Example of a multiple-choice question with two correct answers:
Which of the following communication tools work asynchronously?
Email
Instant messaging
Face-to-face conversation
Phone call
Example of a single-choice question with only one correct answer:
Who developed the “Four-Ears Model”?
Friedemann Schulz von Thun
Niklas Luhmann
Vera F. Birkenbihl
Scale question
If you want to know your participants' personal assessment, the scale question is particularly well suited. You may know this method from psychological tests and surveys.
Example of a scale question:
How secure do you feel?
Very secure 1 2 3 4 5 Very insecure
New feature: embedding images in quiz questions, surveys, or exams
Recently, with blink.it you can also upload images into your quiz, survey, or exam! This allows you to make your interactive modules even more varied. The best way for me to show you this function is, right, in a picture:

With blink.it, you can put together interactive questions for a quiz, a survey, or an exam. With images, even more possibilities are now available to you.
Test your test! What question comes to mind spontaneously?
Now it's your turn! Think of a question on the spot that participants in your training or coaching should answer. Then decide which module best fits your question.
Do you have a question in mind? Then test your test now: Which quiz module is best suited for your question?
| There is at least one correct answer to my question. | There is no right or wrong answer to my question. |
I want to provide answer options. | Multiple-choice / single-choice question | Scale question |
I do not want to provide answer options. | Free-text question | Free-text question |
Conclusion
Interactive online support is effective when it not only asks for knowledge, but also triggers thought processes and makes learning progress visible.
Quizzes, surveys, and exams are not technical gimmicks, but strategic tools for sustainable learning. They promote independence, increase motivation, and help you as a trainer or coach to guide your participants' learning progress in a targeted way.
Anyone who truly takes online learning seriously uses interaction not as an extra option, but as a fixed part of the learning architecture. Because learning does not happen through consumption – but through active engagement.
If you design your courses so that participants have to reflect, decide, and apply things regularly, your online support will not only become more varied – it will also become measurably more effective.

Frequently asked questions and answers
When is a quiz suitable in online support?
A quiz is especially suitable during ongoing online support to review learning content in a playful way and actively recall knowledge. It helps participants assess their learning progress and shows trainers where there are still open questions or where content should be deepened.
What is the difference between a survey, quiz, and exam?
A survey collects personal assessments or expectations and has no right or wrong answers. A quiz is used for relaxed knowledge checks and motivating repetition. An exam is more strongly outcome-oriented and is especially suitable toward the end of a course when learning success is to be assessed.
Why do interactive elements make online learning more effective?

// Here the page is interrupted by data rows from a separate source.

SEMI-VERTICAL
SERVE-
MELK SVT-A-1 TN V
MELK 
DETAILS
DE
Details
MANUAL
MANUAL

Interactive elements activate participants and prevent pure content consumption. Through questions, tasks, and self-checks, knowledge is actively recalled and processed. This strengthens memory and increases the chance that content will later be applied in everyday work.
Which question types are suitable for interactive online courses?
Free-text questions, multiple-choice questions, single-choice questions, and scale questions are suitable for interactive online courses. Free-text questions encourage individual reflection, choice questions are suitable for knowledge checks, and scale questions help make personal assessments visible.